O filme é legal. Bem menos chato que o livro. O bom de certos filmes é que dispensam muita gente de ler alguns livros rebarbativos. A idéia de Saramago foi genial. A execução bem menos. É a história da covardia humana. Qualquer pessoa razoavelmente lúcida sabe que a humanidade não é confiável.
Uma maneira, por exemplo, de falar do Holocausto. Mas não dos homens-bomba de hoje, que morrem por suas causas, muitas vezes absurdas ou patéticas, mas não aceitam a humilhação passiva.
Jean Baudrillard dizia que era essa a superioridade dos terroristas em relação à ideologia ocidental da morte zero, do risco zero, da incapacidade de morrer por uma idéia. O problema do filme e do livro é que, como quase sempre acontece com Saramago, ele pesa a mão na parábola.
A mensagem é redundante: a humanidade não enxerga o essencial, não vê um palmo à frente do nariz, não percebe que se extravia em mesquinharias deixando o relevante – o amor, a generosidade, a cooperação, os bons sentimentos, a solidariedade, a mão estendida – de lado. Como duvidar disso?
Mas é explícito demais. O fato de só uma pessoa continuar enxergando entre todos os atingidos pela súbita cegueira parece indicar algo ainda mais óbvio: a necessidade de um líder de visão ou de uma vanguarda iluminada.
Pode-se, contudo, sair do cinema com a mensagem inversa: não tem jeito, o homem é mau por natureza e, em qualquer situação, seguirá os seus instintos mais baixos. Ou, ainda, com uma leitura menos extremista: há sempre bons e maus, parasitas e parasitados, cretinos e nem tão cretinos assim. Depende.
Saramago remete à velha lição de Hobbes: o homem é o lobo do homem. Ainda é nobre demais. Filosófico demais. O homem é o cão. Místico demais. O homem é o cachorro do homem.
Mais atual. Em todo caso, não precisa ser muito esperto para ter essa sacada. 'Ensaio sobre a Cegueira' mostra que não há nada de novo no front.
Cinismo, maldade, ambição desmesurada, covardia e falta de caráter continuam a travar um combate diário com os seus opostos e, com freqüência, levam vantagem.

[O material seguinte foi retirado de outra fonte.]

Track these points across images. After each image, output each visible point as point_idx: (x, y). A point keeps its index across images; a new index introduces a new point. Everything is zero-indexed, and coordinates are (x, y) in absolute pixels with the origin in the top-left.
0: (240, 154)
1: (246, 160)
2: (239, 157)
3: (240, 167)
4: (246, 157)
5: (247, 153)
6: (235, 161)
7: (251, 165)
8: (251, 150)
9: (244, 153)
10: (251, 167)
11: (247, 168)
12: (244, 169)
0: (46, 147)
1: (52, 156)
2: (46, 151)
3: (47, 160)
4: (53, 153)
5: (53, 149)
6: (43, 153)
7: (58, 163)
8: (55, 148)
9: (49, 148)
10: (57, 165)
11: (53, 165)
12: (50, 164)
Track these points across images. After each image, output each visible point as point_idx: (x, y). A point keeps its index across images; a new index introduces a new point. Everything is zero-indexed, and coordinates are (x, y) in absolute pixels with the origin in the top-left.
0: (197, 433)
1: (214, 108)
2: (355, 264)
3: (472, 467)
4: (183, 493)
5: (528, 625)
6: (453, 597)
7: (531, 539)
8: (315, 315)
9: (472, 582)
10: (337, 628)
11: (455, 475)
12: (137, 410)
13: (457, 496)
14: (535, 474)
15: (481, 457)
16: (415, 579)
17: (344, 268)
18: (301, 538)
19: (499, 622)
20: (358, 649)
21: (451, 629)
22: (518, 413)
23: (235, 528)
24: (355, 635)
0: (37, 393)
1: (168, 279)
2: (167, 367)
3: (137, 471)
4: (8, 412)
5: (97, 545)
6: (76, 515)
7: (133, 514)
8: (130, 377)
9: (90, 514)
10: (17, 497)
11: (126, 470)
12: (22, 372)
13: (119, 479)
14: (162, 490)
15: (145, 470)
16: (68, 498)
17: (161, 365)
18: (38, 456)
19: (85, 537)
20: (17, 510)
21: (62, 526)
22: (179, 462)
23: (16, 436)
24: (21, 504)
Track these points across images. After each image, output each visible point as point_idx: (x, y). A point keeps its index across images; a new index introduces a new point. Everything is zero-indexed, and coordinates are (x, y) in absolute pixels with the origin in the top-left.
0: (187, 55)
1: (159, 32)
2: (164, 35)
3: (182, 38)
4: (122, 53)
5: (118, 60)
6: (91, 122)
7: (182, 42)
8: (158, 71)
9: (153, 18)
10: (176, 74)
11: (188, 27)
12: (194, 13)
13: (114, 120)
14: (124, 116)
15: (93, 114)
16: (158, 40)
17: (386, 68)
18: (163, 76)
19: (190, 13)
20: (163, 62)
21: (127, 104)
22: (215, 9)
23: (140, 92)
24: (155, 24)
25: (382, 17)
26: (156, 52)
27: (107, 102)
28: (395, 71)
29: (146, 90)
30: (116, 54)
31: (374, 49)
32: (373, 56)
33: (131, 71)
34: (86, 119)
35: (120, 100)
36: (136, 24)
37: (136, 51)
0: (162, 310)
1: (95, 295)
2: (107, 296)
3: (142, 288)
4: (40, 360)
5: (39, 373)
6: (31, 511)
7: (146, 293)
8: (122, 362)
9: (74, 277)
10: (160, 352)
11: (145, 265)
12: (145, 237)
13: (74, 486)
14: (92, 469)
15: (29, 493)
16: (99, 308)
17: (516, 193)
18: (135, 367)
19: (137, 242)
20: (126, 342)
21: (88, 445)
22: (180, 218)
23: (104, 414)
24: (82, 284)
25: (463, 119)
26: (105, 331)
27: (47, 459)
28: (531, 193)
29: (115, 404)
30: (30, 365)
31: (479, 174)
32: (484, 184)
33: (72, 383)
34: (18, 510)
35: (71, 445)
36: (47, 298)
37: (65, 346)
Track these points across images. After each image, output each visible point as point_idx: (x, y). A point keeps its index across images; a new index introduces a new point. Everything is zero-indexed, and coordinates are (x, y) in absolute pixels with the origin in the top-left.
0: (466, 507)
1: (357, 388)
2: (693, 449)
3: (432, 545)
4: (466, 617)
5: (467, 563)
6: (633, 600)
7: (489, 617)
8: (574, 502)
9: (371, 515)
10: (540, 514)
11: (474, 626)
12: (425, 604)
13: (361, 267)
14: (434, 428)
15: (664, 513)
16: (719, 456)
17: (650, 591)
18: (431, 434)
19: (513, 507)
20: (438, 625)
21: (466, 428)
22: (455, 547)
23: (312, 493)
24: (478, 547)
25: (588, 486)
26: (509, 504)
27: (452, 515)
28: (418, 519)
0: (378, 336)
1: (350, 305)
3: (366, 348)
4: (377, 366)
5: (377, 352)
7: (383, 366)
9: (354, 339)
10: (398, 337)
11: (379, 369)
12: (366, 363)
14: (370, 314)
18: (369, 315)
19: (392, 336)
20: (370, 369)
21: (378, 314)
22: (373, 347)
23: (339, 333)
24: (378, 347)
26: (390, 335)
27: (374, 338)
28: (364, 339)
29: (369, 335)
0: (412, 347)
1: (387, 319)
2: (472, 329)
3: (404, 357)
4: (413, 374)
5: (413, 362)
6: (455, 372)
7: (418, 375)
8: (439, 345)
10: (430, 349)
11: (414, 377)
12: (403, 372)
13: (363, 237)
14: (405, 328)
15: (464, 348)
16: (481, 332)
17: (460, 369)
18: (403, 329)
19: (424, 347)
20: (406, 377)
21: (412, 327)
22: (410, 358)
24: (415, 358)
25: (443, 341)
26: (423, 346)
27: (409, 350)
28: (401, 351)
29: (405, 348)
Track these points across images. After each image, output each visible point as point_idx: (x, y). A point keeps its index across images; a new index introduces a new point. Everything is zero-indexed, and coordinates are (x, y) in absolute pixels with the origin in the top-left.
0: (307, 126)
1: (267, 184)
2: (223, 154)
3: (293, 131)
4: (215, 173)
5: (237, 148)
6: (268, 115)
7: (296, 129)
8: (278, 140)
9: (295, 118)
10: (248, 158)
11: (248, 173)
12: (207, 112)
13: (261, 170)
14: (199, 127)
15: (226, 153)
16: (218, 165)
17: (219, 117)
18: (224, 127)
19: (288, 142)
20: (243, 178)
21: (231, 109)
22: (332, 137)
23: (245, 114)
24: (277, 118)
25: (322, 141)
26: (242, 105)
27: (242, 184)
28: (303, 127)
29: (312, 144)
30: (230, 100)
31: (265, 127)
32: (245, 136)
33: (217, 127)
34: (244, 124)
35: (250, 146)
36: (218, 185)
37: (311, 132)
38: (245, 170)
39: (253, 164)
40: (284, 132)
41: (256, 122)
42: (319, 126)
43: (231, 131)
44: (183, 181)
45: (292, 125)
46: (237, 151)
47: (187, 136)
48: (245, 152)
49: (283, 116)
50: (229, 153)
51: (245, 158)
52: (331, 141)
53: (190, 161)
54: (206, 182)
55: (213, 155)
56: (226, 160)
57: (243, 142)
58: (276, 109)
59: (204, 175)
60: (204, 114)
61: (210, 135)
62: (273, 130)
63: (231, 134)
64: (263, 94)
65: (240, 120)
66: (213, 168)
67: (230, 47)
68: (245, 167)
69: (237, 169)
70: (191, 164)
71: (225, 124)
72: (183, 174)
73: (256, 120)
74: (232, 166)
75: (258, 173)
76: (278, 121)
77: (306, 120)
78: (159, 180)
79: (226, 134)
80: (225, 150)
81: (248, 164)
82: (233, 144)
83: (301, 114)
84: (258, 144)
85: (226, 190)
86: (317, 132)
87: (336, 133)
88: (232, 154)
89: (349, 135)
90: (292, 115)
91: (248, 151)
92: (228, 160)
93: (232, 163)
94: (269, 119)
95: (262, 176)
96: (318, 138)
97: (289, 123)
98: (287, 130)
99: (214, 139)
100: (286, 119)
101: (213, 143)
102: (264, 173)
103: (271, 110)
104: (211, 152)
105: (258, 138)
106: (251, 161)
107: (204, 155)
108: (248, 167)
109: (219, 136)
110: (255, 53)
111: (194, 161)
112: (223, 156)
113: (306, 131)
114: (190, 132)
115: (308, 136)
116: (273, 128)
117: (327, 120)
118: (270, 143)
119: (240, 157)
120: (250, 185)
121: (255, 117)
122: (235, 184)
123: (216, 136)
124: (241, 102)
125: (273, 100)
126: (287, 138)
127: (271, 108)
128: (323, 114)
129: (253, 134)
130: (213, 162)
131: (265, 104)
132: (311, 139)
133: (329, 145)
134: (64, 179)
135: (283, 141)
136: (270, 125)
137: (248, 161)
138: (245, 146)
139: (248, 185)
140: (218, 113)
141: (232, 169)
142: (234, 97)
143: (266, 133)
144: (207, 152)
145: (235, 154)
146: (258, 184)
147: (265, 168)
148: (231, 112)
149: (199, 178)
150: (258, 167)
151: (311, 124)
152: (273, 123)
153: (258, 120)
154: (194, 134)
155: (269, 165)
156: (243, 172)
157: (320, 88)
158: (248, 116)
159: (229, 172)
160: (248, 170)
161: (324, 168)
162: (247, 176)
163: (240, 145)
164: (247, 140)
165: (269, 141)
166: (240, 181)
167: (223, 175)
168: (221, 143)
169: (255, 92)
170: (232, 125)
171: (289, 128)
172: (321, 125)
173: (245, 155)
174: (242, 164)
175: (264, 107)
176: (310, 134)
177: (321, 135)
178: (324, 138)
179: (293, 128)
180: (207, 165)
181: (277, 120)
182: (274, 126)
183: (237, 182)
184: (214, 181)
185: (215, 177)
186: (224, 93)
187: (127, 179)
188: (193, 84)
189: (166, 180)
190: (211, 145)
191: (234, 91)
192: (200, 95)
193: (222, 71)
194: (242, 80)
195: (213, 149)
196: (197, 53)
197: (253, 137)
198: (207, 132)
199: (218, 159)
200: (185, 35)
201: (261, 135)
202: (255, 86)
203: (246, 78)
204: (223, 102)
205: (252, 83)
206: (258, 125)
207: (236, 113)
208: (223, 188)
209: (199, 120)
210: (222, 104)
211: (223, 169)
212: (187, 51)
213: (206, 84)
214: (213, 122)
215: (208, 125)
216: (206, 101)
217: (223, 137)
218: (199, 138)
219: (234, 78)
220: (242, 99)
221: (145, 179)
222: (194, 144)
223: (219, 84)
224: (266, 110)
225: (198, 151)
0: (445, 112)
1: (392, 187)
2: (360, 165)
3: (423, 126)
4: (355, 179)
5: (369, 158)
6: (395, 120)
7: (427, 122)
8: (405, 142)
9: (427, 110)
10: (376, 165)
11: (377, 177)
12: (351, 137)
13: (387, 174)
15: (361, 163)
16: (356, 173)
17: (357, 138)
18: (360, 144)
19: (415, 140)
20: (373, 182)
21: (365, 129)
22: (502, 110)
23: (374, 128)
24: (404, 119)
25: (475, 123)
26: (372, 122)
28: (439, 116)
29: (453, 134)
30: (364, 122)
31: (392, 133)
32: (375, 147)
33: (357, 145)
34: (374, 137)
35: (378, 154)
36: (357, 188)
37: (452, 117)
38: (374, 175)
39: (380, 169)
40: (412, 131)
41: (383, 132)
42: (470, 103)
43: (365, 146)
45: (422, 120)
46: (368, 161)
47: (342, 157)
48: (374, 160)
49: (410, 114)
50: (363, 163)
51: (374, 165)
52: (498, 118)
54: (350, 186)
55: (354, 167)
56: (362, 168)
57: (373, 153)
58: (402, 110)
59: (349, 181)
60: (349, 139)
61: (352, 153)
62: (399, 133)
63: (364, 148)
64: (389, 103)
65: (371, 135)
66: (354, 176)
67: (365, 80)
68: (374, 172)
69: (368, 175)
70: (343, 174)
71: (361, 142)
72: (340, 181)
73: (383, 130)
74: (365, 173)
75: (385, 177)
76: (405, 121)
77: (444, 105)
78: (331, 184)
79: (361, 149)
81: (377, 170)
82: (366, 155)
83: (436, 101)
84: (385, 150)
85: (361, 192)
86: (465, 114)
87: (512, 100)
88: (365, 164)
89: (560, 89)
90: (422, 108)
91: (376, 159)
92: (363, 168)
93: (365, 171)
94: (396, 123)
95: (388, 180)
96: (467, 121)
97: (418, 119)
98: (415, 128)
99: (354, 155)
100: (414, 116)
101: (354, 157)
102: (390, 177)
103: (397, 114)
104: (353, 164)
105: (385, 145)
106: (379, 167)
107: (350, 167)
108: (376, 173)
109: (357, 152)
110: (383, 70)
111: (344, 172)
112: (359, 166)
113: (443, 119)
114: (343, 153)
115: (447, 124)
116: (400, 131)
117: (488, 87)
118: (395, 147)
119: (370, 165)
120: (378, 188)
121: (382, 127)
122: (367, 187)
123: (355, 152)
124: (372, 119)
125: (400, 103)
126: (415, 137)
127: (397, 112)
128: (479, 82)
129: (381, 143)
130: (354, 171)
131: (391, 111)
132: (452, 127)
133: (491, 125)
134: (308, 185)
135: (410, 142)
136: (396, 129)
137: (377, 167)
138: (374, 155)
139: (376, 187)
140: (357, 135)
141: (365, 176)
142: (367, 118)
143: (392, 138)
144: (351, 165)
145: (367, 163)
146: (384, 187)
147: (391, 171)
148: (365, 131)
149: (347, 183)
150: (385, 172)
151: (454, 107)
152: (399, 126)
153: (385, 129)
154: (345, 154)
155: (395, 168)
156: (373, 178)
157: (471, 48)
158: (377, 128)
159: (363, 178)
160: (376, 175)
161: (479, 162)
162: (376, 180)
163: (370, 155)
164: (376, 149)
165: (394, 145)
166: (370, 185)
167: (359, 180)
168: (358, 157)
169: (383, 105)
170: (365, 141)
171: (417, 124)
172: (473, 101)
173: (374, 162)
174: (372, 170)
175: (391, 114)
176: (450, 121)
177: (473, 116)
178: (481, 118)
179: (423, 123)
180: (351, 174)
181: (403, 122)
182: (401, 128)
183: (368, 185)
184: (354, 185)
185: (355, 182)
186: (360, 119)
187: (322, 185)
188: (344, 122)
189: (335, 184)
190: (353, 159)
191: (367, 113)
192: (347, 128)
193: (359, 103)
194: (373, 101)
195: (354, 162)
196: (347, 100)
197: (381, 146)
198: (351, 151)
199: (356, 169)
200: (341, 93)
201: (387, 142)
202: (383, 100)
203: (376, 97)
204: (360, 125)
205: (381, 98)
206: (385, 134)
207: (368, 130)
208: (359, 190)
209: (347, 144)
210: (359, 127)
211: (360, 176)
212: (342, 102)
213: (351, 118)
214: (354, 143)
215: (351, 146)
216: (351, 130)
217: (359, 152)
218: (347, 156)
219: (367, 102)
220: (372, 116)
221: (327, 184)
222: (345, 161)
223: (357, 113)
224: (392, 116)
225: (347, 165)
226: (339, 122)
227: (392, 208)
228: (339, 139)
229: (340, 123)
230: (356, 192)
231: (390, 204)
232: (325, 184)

Criativo, o Brasil antecipou o livro inteiro de José Saramago numa frase publicitária que marcou época, a chamada Lei de Gérson: 'Eu gosto de levar vantagem em tudo, certo?'.
Errado. Mas vá convencer os defensores de que só a competição melhora o mundo dessa verdadezinha tão sem graça. O sujeito sai do cinema com uma certeza: pior cego é o que vê demais.